Dünyaya kalbi ile akciğeri arasında bulunan
damarı açık gelen ve rahatsızlığı geç fark edilen
Muzaffer Afacan'ı (4) Dr.
Behçet Uz
Çocuk Hastalıkları Cerrahisi Eğitim ve
Araştırma Hastanesi Kardiyoloji Servisi ile
İzmir Atatürk Eğitim ve Araştırma Hastanesi Kalp ve Damar Cerrahisi Kliniği doktorları birlikte
ameliyat etti.
AA muhabirine bilgi veren İzmir Atatürk Eğitim ve Araştırma Hastanesi Kalp ve Damar Cerrahisi Kliniği Şefi Doç. Dr.
Ali Gürbüz, bu tür damar açıklarının, doğumdan kısa bir süre sonra kapatılmasının hayati önem taşıdığını belirterek ''Hasta geç kalmıştı ancak ameliyat oldukça iyi geçti. Ameliyattan 2 gün sonra
küçük hastamız
taburcu edildi'' dedi.
Gürbüz, ailelerin bu tür teşhis konulmuş çocuklarını
vakit kaybetmeden bir
kalp damar cerrahına götürmelerini
tavsiye ederek ''Bu tür hastalıklarda geç kalındığında hastalar hayatını kaybedebiliyor'' dedi.
Dr. Behçet Uz
Çocuk Hastalıkları, Cerrahisi Eğitim ve Araştırma Hastanesi Başhekim ve Kardiyoloji Kliniği Şefi Doç Dr. Vedide Tavlı, bu vakanın hastanelerinde ilk kalp ameliyatı geçiren hasta olduğunu ifade ederek kapalı yöntemle
tedavi edilebilecek kalp rahatsızlıklarını başarıyla tedavi edebildiklerini, ancak Afacan'ın rahatsızlığının açık ameliyatı zorunlu hale getirdiğini kaydetti.
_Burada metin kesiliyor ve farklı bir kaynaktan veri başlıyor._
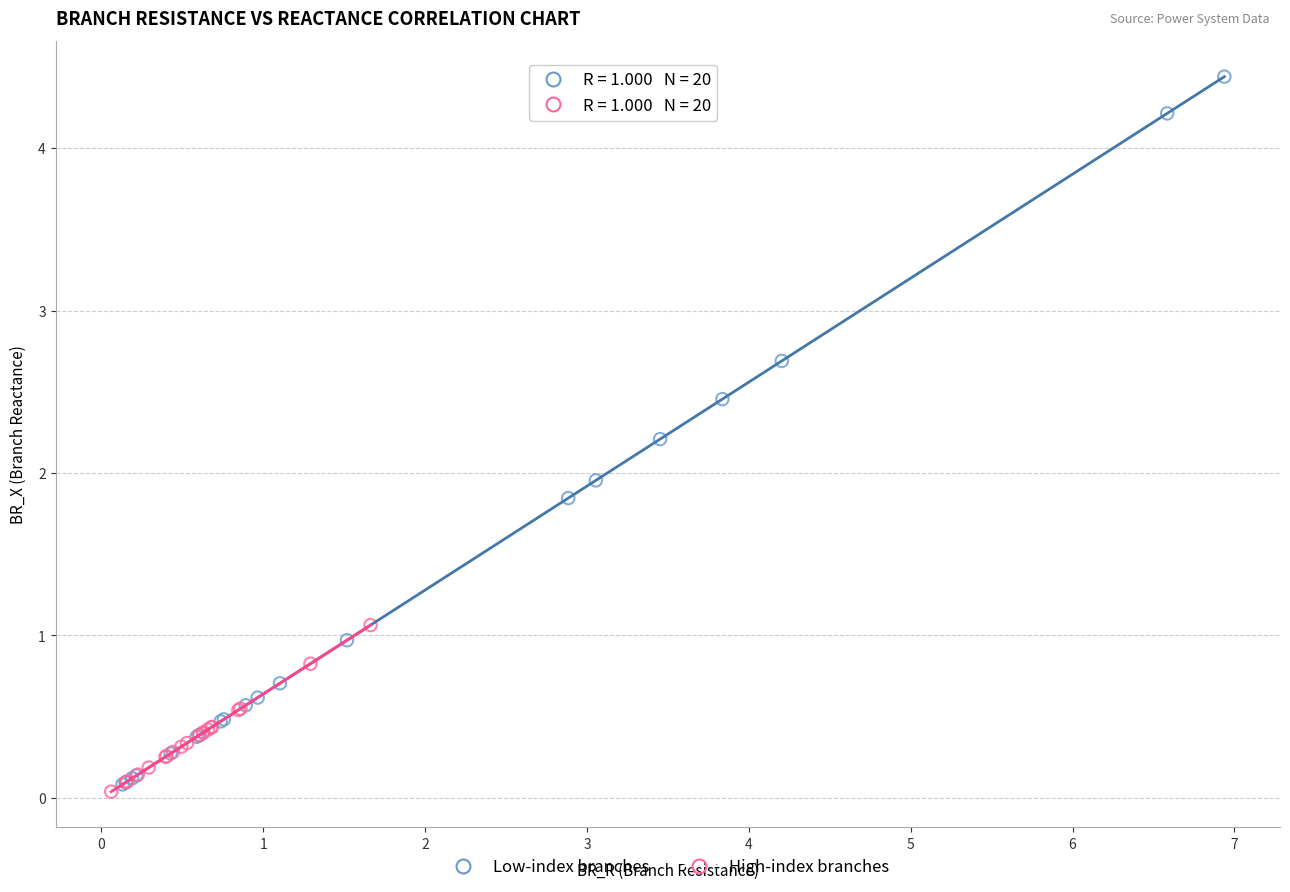

Which series has the widest spread of Y values?

Low-index branches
Tavlı, açık kalp ameliyatlarını bundan sonra da hastanelerinde, İzmir Atatürk Eğitim ve Araştırma Hastanesi Kalp ve Damar Cerrahisi Kliniği desteğiyle sürdüreceklerini söyledi.
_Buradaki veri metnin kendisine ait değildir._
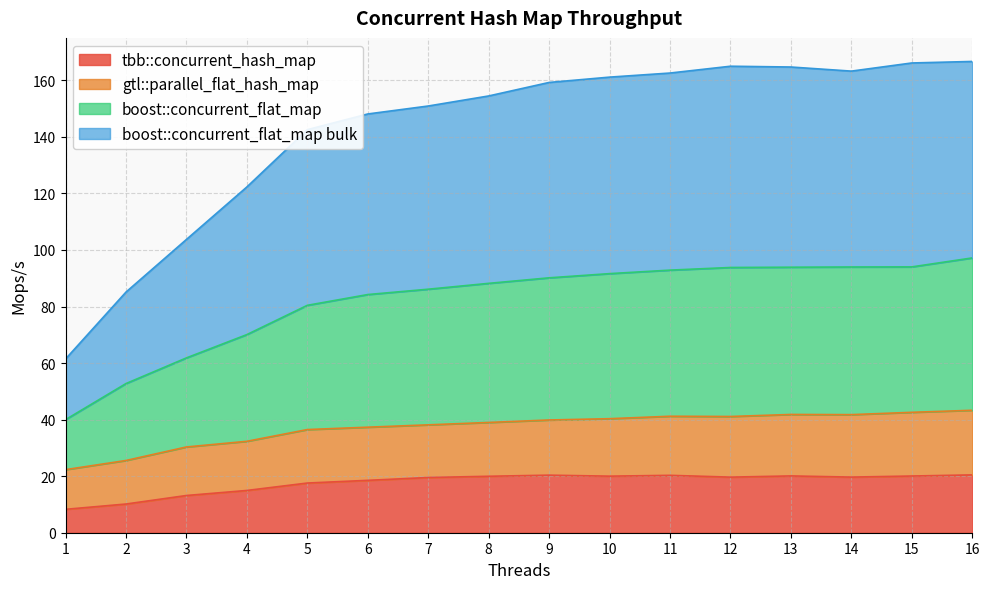

What are all the series names shown in the legend?

tbb::concurrent_hash_map, gtl::parallel_flat_hash_map, boost::concurrent_flat_map, boost::concurrent_flat_map bulk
Hamilelik döneminden başlayarak çocukların kalplerindeki gelişmelerin yakından takip edilmesi gerektiğine dikkati çeken Tavlı, bu tür rahatsızlıklarda vakit kaybının hastanın hayatını kaybetmesine neden olabileceğini vurguladı.
Muzaffer Afacan'ın babası Mustafa Afacan,
Balıkesir Devlet Hastanesi'nde geçtiğimiz kasım ayında oğlunun yarık damak ameliyatı olduğunu ve burada oğullarının kalbinde sorun olduğunu öğrendiklerini belirterek ''Oğlumun hastalığını öğrenemeseydik belki onu kaybedecektik. Ameliyattan sonra durumu gayet iyi'' dedi.
Oğlunun genelde huzursuz olduğunu, damak rahatsızlığına bağlı konuşamama problemi nedeniyle huzursuz olduğunu düşündüklerini ifade eden Afacan, ''Geceleri uyuyamıyordu. Çok
erken yoruluyordu. Konuşamadığı için davranışlarını hırçınlık olarak değerlendiriyorduk. Oysa, çocuğumuzun ciddi bir sorunu varmış'' diye konuştu.